Exercise material
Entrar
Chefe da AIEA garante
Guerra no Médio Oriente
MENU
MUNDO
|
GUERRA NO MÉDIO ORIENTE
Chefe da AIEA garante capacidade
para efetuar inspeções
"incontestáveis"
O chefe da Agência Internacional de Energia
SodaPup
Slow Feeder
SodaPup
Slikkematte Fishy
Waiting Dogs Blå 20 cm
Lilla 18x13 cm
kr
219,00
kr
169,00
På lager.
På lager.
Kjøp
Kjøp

---

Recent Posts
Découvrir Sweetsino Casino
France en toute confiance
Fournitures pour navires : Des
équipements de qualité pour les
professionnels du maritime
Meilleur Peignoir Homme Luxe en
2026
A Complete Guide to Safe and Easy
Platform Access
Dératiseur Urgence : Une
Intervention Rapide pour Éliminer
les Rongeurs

What needs to be done
Can you recast the lines from the line with "Recent Posts" to the line with "les Rongeurs" as a Markdown table, skipping any blank lines, with a "No." column for the row number and a "Text" column for the line itself?

Response box
| No. | Text |
|---|---|
| 1 | Recent Posts |
| 2 | Découvrir Sweetsino Casino |
| 3 | France en toute confiance |
| 4 | Fournitures pour navires : Des |
| 5 | équipements de qualité pour les |
| 6 | professionnels du maritime |
| 7 | Meilleur Peignoir Homme Luxe en |
| 8 | 2026 |
| 9 | A Complete Guide to Safe and Easy |
| 10 | Platform Access |
| 11 | Dératiseur Urgence : Une |
| 12 | Intervention Rapide pour Éliminer |
| 13 | les Rongeurs |